Descobri em um estádio de futebol, e nisso acredito até hoje, que só há dignidade e honra nas pancadarias travadas dentro das quatro linhas. Fora dali, vira coisa de otário ou bandido.
Assistam abaixo a um compacto do jogo, nas imagens inesquecíveis do Canal 100, e reparem o furdunço nos segundos finais. O mais bonito: O texto do Canal 100, ao contrário do discurso desses carolas de hoje que ficam achando que gramado é sacristia, diz apenas o seguinte: Brasil dois, Uruguai um; com mais uma briguinha, para manter a tradição!
Grande Ademir,
ResponderExcluirConcordo, eu muitas vezes levei a frustração e ira para fora do estádio, mas hoje penso diferente, e prefiro me trancar em casa e sofrer calado de que agir com violência, onde muitas vezes o prejudicado não tem nada a ver com o lance. A responsabilidade do time para com seu torcedor é justamente honrar seus sentimentos dentro de campo,não apenas ganhar. Quando dentro de campo existe luta, entrega, amor pela camisa o torcedor se sente aliviado, por mais que sejamos derrotados. O ocorrido ontem na minha opinião, está totalmente ligado a isso. Nem a vitória contra o galo trouxe novamente o sentimento de que fomos bem representados e de que nossos sentimentos foram respeitados. Sei que foi em momento errado e usar da violência nunca é legal,mas tenho que admitir que achei justo. Muitas vezes eu quero é sangue mesmo, e esse ano principalmente essa atitude deveria se extender a outros jogadores. Por outro lado também sei que se estão lá é pq alguém os contratou, e que se estão jogando é pq alguém os escalou, mas que faltou vergonha e empenho, faltou. É muito fácil também para muitos apontar os torcedores e chamá-los de marginais,covardes, vagabundos, mas não podemos esquecer que para chegar nesse ponto, os caras também estão de saco cheio de ver jogador no bamboa pagando de "comedor" e não fazendo nada dentro de campo.
Parabéns pelo texto, vc é sempre muito coerente e extremamente inteligente.
Forte Abraço!
Ademir, meu amigo: discordo FRONTALMENTE desse tal de Seo Cruz.

:::

O QUE FAZER:
Responda com base no trecho sobre brigas no futebol:
(a) Em que lugar o autor diz ter descoberto que só há dignidade e honra nas pancadarias travadas dentro das quatro linhas?
(b) Que placar é citado no texto do Canal 100?
(c) O que o comentarista diz preferir fazer hoje em vez de agir com violência?
A listagem abaixo provém de outra fonte.

Entradas do conjunto de dados:

:::

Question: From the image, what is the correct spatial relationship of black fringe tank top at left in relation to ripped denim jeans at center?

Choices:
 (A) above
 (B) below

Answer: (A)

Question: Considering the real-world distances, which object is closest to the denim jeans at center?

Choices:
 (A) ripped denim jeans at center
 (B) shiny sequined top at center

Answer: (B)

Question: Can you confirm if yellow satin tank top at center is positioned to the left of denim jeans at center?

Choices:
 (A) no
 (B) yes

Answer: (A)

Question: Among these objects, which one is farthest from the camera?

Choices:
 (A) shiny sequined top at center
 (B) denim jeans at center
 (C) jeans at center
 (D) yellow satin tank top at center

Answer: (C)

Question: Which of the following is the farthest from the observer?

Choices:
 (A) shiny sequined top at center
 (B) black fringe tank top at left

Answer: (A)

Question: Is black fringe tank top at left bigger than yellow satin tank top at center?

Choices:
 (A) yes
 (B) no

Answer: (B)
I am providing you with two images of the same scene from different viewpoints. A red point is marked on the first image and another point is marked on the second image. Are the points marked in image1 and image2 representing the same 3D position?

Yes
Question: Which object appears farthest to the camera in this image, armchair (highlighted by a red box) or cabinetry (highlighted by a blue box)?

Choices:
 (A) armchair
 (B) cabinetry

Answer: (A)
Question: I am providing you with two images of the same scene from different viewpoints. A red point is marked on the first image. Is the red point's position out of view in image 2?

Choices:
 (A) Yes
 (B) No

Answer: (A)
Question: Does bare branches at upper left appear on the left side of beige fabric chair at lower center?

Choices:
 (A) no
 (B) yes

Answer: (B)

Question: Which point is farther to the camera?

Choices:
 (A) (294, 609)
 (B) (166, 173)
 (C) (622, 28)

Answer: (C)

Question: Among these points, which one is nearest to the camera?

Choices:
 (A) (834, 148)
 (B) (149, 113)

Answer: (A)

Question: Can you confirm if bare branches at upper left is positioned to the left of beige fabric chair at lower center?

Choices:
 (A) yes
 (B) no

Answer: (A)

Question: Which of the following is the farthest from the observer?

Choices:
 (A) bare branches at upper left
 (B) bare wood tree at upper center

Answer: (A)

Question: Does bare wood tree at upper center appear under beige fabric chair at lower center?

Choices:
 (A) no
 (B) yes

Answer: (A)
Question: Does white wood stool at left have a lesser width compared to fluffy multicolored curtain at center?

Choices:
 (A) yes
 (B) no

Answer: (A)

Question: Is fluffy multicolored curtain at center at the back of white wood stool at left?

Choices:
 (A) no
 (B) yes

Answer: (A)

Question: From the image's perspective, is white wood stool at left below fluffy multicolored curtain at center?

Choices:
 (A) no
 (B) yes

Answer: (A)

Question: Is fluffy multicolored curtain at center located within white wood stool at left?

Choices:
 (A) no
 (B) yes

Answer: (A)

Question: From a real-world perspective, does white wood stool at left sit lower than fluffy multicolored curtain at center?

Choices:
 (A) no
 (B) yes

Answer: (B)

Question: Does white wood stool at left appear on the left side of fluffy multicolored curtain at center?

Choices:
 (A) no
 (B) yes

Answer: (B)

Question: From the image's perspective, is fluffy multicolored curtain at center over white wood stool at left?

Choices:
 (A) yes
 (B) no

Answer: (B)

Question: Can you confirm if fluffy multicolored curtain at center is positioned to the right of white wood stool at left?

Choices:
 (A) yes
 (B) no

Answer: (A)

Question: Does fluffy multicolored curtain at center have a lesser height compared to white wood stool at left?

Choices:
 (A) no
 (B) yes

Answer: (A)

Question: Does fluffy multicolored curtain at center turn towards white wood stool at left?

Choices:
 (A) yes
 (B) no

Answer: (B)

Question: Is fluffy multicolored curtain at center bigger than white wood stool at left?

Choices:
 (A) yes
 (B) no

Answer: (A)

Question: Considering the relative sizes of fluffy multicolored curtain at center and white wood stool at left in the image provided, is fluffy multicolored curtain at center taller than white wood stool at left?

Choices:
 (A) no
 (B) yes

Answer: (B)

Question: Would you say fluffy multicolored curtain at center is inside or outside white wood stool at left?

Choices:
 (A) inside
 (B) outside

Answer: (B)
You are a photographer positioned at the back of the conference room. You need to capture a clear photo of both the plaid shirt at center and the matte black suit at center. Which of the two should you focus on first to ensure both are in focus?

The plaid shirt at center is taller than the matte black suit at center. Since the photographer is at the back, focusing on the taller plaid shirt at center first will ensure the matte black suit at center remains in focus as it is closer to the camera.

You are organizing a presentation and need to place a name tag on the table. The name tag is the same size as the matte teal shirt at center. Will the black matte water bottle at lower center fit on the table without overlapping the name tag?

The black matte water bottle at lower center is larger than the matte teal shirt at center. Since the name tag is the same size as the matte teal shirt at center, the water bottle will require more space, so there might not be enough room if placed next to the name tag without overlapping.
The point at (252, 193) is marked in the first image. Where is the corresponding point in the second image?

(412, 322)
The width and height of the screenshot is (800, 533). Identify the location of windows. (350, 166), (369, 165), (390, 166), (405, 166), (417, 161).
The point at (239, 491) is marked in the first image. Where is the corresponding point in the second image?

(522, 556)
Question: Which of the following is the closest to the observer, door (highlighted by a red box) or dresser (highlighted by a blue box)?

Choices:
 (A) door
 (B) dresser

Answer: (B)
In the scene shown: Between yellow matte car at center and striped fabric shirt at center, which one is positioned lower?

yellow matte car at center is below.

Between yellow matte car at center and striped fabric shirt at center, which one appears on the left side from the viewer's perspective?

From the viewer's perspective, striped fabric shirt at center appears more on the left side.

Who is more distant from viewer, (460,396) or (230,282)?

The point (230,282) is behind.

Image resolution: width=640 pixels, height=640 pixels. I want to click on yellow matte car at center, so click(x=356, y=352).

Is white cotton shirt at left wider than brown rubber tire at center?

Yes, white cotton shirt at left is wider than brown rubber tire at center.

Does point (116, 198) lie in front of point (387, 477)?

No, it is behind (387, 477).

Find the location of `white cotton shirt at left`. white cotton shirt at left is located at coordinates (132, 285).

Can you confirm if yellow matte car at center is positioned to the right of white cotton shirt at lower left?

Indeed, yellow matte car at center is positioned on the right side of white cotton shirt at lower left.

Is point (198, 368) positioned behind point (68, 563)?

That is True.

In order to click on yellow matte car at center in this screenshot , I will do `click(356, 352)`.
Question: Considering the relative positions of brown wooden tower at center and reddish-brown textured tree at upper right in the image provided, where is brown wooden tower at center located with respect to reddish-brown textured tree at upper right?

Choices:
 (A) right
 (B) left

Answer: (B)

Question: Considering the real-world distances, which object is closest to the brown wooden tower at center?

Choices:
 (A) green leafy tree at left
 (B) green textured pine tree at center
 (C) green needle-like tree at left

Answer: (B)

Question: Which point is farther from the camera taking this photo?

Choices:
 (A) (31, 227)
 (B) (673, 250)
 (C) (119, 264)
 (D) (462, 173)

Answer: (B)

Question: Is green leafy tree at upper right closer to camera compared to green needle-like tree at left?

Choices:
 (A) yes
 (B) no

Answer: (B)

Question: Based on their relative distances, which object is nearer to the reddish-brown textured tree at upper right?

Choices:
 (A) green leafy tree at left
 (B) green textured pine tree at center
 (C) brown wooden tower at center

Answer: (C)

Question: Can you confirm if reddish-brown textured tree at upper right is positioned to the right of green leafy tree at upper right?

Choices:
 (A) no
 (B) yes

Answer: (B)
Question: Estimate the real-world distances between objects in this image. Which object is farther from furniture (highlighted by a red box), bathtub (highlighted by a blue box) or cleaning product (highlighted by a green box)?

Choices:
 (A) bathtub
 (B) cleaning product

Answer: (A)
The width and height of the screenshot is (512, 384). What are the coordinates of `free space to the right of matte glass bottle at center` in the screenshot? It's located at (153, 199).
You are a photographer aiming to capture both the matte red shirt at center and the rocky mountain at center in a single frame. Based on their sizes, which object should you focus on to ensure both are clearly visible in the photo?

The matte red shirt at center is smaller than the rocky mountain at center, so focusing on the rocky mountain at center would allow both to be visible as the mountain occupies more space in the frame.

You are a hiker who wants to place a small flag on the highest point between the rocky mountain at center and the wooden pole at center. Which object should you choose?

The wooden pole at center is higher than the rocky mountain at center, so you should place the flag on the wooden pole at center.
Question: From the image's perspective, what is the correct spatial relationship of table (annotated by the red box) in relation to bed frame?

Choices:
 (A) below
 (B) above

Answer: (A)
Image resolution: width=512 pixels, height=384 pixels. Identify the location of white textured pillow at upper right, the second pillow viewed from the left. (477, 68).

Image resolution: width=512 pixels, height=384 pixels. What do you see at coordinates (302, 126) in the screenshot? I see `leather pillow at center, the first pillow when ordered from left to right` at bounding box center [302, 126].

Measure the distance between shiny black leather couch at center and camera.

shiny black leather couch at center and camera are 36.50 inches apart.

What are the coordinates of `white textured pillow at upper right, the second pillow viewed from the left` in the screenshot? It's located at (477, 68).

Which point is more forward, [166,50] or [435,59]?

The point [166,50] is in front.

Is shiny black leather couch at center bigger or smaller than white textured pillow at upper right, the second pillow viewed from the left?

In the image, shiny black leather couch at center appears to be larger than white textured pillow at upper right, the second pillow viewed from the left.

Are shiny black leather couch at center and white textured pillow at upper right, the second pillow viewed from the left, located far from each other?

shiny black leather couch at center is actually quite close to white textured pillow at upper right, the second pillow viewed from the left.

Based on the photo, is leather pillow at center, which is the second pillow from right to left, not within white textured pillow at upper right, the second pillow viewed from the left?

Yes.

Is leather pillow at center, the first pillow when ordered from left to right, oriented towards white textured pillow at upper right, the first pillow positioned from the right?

:::

TAREFA CONCLUÍDA:
(a) Em um estádio de futebol.
(b) Brasil dois, Uruguai um.
(c) Trancar-se em casa e sofrer calado.